Fim da escala 6×1 pode agravar cenário

Está em análise no Congresso Nacional a Proposta de Emenda à Constituição (PEC) do fim da escala 6×1, tema que tem gerado debates e preocupação em relação aos possíveis resultados e impactos econômicos para o setor. Conforme apontamentos da CNI, a redução da jornada de trabalho traria a imposição de novos custos, que neste momento, podem piorar a saúde financeira das empresas.

A indústria aparece em um cenário complexo, em que utiliza proporcionalmente, mais mão de obra qualificada que a média do setor privado. Além disso, o setor pode ser mais exposto às elevações de custos do que outros setores já que está em uma posição central nas cadeias produtivas, bem como trabalha em um cenário de exposição à concorrência internacional, o que pode gerar ainda mais impactos com a elevação nos custos.

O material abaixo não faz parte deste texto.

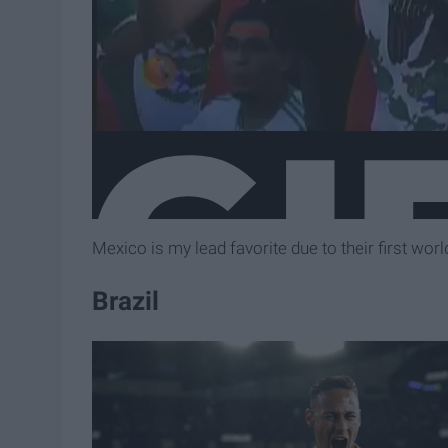
Mexico is my lead favorite due to their first wo
Brazil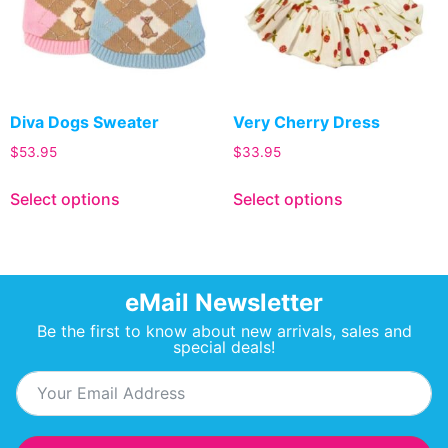
Diva Dogs Sweater
Very Cherry Dress
$
53.95
$
33.95
Select options
Select options
eMail Newsletter
Be the first to know about new arrivals, sales and
special deals!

De acordo com a análise da indústria, as incertezas em torno dos resultados do fim da escala 6×1 impõem receios para aos investidores, que passam a avaliar com mais cautela possíveis impactos. Diante desse cenário, representantes do setor defendem que o tema seja tratado de forma pragmática.

Desindustrialização

O processo de desindustrialização é outra preocupação do setor. Conforme noticiado pelo O Brasilianista, a indústria tem demonstrado perda de sua importância do cenário econômico no país, movimento observado a partir da chegada de novas tecnologias, que podem alterar a dinâmica produtiva, bem como aumentar a automação e reduzir a necessidade de mão de obra.

Este processo tem sido observado há tempos por representantes do setor, que temem que daqui a alguns anos o setor perca completamente a sua importância. O cenário tem ficado ainda mais preocupante diante da abertura de mercado e da redução de tarifas de importação, como observado a partir do aumento das vendas de produtos da China no Brasil.